— Ну да.
— А зачем ты все выкинул? Тамара Сергеевна очень вкусно печет, чтоб ты знал.
— Она мне не нравится, — ответил папа. — Зачем она все время к нам лезет?
— Просто хочет поддержать.
— Мы не нуждаемся ни в чьей помощи.
Я закатила глаза. Вот вечно папа такой. Тамара Сергеевна — наша соседка, милая, скромная женщина. Да, возможно, она влюблена в папу, но особенно не навязывается, просто изредка приносит нам гостинцы. Папа на них реагирует грубостью, и мне постоянно за него стыдно.
— Ты не мог бы в следующий раз ничего не выкидывать? — строго попросила я. — Если ты не хочешь пирожков, это не значит, что никто не хочет. Я с удовольствием все съем.
Папа развернулся ко мне и сделал сердитое лицо:
— Мия, твоя доброта тебя погубит.
— В каком смысле?
— Ты вечно боишься ранить чувства других людей и этим самым притягиваешь неприятности.
Мне стало чуточку не по себе. Неприятности я точно притягиваю, но не добротой же?
Папа грустно улыбнулся:
— Если я буду расшаркиваться с Тамарой, она нафантазирует себе всякого, привяжется. Зачем давать ей ложную надежду на то, что ее чувства найдут взаимность?
— Ну, ты мог бы и присмотреться к ней немного… — замямлила я, но папа тут же перебил.
— И не подумаю. Эта женщина мне не интересна. Чем быстрей она это поймет, тем лучше для нее.

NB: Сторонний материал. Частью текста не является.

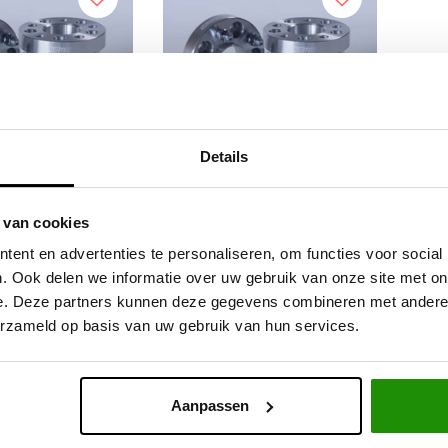
Details
SPACERS 30MM
WIEL SPACERS 30MM
 van cookies
AGEN AMAROK
VOLKSWAGEN AMAROK
ent en advertenties te personaliseren, om functies voor social
5x120
5x120
. Ook delen we informatie over uw gebruik van onze site met on
e. Deze partners kunnen deze gegevens combineren met andere i
,67
€139,67
Excl. btw
Excl. btw
erzameld op basis van uw gebruik van hun services.
9,00
€169,00
Incl. btw
Incl. btw
Aanpassen
Service na verkoop
Advies van specialisten
V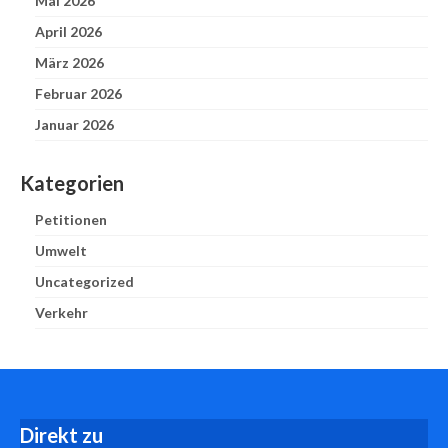
Mai 2026
April 2026
März 2026
Februar 2026
Januar 2026
Kategorien
Petitionen
Umwelt
Uncategorized
Verkehr
D
irekt zu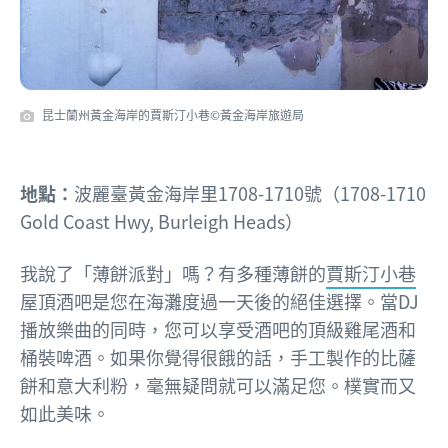
昆士蘭州黃金海岸的賈斯汀小巷©黃金海岸旅遊局
地點：
波麗臺黃金海岸里1708-1710號（1708-1710
Gold Coast Hwy, Burleigh Heads）
我說了「薄餅派對」嗎？有多種薄餅的
賈斯汀小巷
屋頂酒吧是您在海灘度過一天後的絕佳選擇。當DJ
播放樂曲的同時，您可以享受酒吧的頂級雞尾酒和
桶裝啤酒。如果你覺得很餓的話，手工製作的比薩
餅和意大利粉，毫無疑問就可以滿足您。樸實而又
如此美味。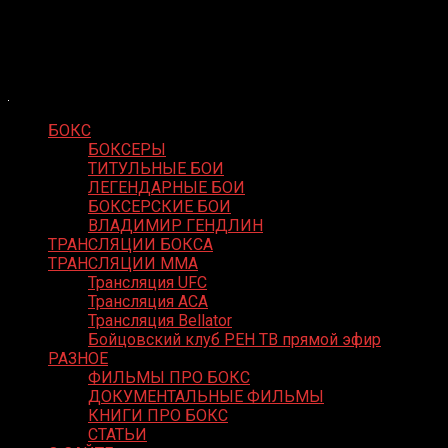
Skip
Boxing Video
to
Вернем боксу былое величие
content
БОКС
БОКСЕРЫ
ТИТУЛЬНЫЕ БОИ
ЛЕГЕНДАРНЫЕ БОИ
БОКСЕРСКИЕ БОИ
ВЛАДИМИР ГЕНДЛИН
ТРАНСЛЯЦИИ БОКСА
ТРАНСЛЯЦИИ MMA
Трансляция UFC
Трансляция ACA
Трансляция Bellator
Бойцовский клуб РЕН ТВ прямой эфир
РАЗНОЕ
ФИЛЬМЫ ПРО БОКС
ДОКУМЕНТАЛЬНЫЕ ФИЛЬМЫ
КНИГИ ПРО БОКС
СТАТЬИ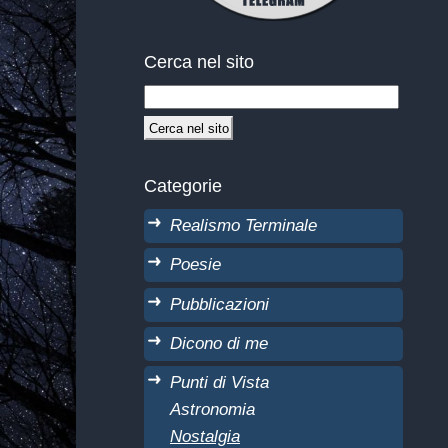
Cerca nel sito
Categorie
Realismo Terminale
Poesie
Pubblicazioni
Dicono di me
Punti di Vista
Astronomia
Nostalgia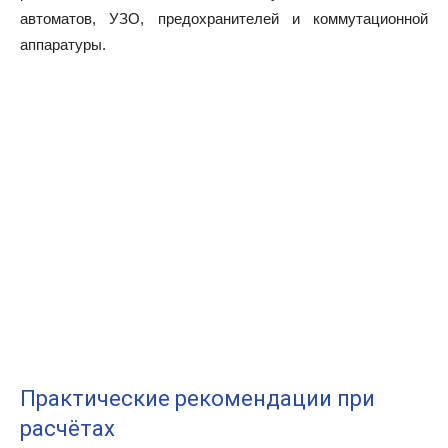
автоматов, УЗО, предохранителей и коммутационной
аппаратуры.
Практические рекомендации при
расчётах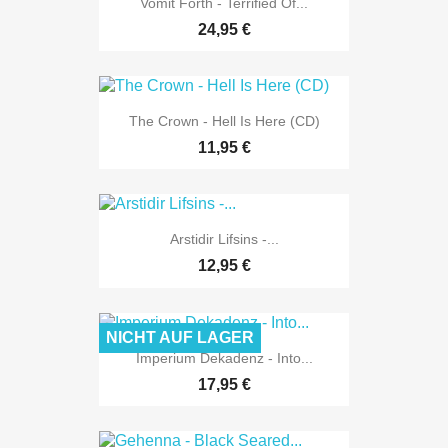
Vomit Forth - Terrified Of...
24,95 €
The Crown - Hell Is Here (CD)
11,95 €
Arstidir Lifsins -...
12,95 €
NICHT AUF LAGER
Imperium Dekadenz - Into...
17,95 €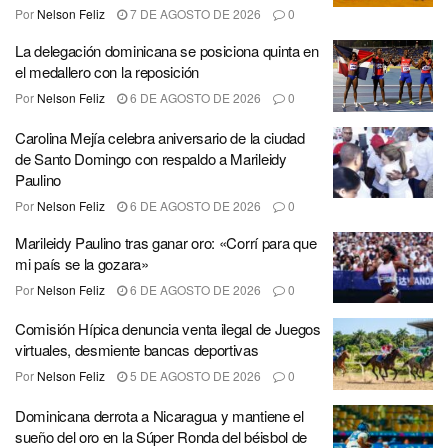
Por
Nelson Feliz
7 DE AGOSTO DE 2026
0
La delegación dominicana se posiciona quinta en
el medallero con la reposición
Por
Nelson Feliz
6 DE AGOSTO DE 2026
0
Carolina Mejía celebra aniversario de la ciudad
de Santo Domingo con respaldo a Marileidy
Paulino
Por
Nelson Feliz
6 DE AGOSTO DE 2026
0
Marileidy Paulino tras ganar oro: «Corrí para que
mi país se la gozara»
Por
Nelson Feliz
6 DE AGOSTO DE 2026
0
Comisión Hípica denuncia venta ilegal de Juegos
virtuales, desmiente bancas deportivas
Por
Nelson Feliz
5 DE AGOSTO DE 2026
0
Dominicana derrota a Nicaragua y mantiene el
sueño del oro en la Súper Ronda del béisbol de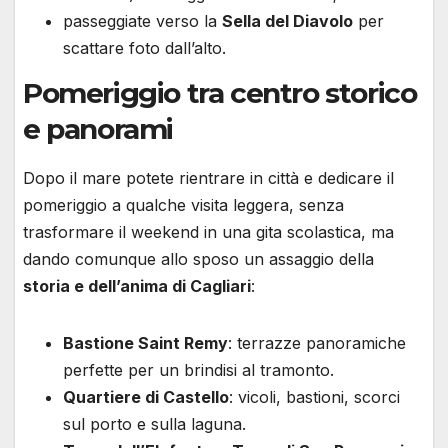
passeggiate verso la
Sella del Diavolo
per
scattare foto dall’alto.
Pomeriggio tra centro storico
e panorami
Dopo il mare potete rientrare in città e dedicare il
pomeriggio a qualche visita leggera, senza
trasformare il weekend in una gita scolastica, ma
dando comunque allo sposo un assaggio della
storia e dell’anima di Cagliari
:
Bastione Saint Remy
: terrazze panoramiche
perfette per un brindisi al tramonto.
Quartiere di Castello
: vicoli, bastioni, scorci
sul porto e sulla laguna.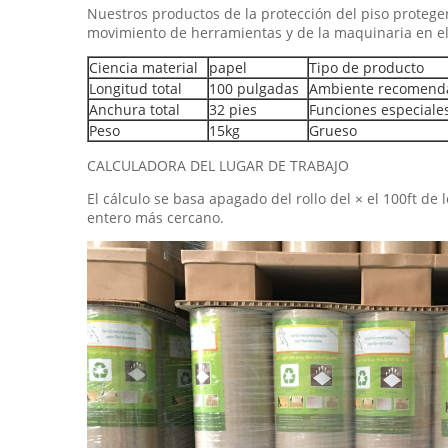
Nuestros productos de la protección del piso proteger
movimiento de herramientas y de la maquinaria en el si
Ciencia material
papel
Tipo de producto
Longitud total
100 pulgadas
Ambiente recomend
Anchura total
32 pies
Funciones especiale
Peso
15kg
Grueso
CALCULADORA DEL LUGAR DE TRABAJO
El cálculo se basa apagado del rollo del × el 100ft de
entero más cercano.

Я подошла к дивану и присела рядом с отцом. Он едва заметно отодвинулся. Мозг это сразу уловил, и сердце забилось чаще. Но, конечно, я ничего не сказала.
Папа покачал головой:
— Мия, запомни: иногда с людьми нужно быть жестокой. Для их же пользы.
— Я не умею.
— Учись.
Я тряхнула головой и только собралась отшутиться, как заметила за диваном бутылку из-под пива. Под ложечкой тут же похолодело. Вот, значит, зачем папа держит дистанцию, — чтобы я не уловила запах алкоголя.
Папа проследил за моим взглядом и тут же напрягся.
— Это всего лишь пиво, Мийчонок. Имею же я право хоть немного расслабиться после работы?
— В прошлый раз ты тоже начал с пива.
— Сейчас совсем другое. Я не собираюсь снова начинать.
Я поднялась с дивана и отошла к окну. Грудь словно в тисках сдавило, голова стала ватной от дурных предчувствий.
— Не надо делать такой трагический вид! — рассердился папа. — Я всего лишь бутылочку пива «раздавил», а не валяюсь тут в отключке.
— Ты не пил четыре месяца восемнадцать дней, — тихо констатировала я.
— Что? — На папином лице проступила досада. — Ты считаешь, сколько я не пью? Каким образом? На календаре дни зачеркиваешь?
— Мне не нужен календарь.
Он начал хорохориться:
— Мия, не раздувай из мухи слона.
— Но ты ведь обещал, что больше ни капли!
Мои слова его явно задели. Папа переменился в лице, решительно поднялся с дивана, но тут же неуклюже шатнулся. Я уставилась на него с ужасом.
— Это колени, — сказал папа. — Побаливают.
Я не ответила, просто отвернулась, чтобы он не заметил выступившие на моих глазах слезы.
С тех пор, как умерла мама, у папы проблемы с алкоголем. До этого он пил только по праздникам, да и то мало, а теперь вот периодически уходит в запои.
Со смертью мамы, вообще, многое поменялось. Самое ужасное — то, что папа перестал рисовать. Совсем. Первые несколько месяцев после похорон я еще надеялась, что он снова возьмется за кисть, но потом эти надежды полностью исчезли. Папа говорил, что краски и пастель напоминают ему о маме. Стоило ему оказаться перед мольбертом — на него накатывало черное тягучее отчаяние.
Только физическая работа позволяла ему хоть немного забыться, потому папа пошел работать на стройку. Именно там он впервые запил.
Работал он вахтой, по две недели, и мог не просыхать все свои выходные и даже дольше. Пару раз я доставала ему липовые справки о больничном, чтобы его не уволили с работы. А потом Настя посоветовала перестать это делать.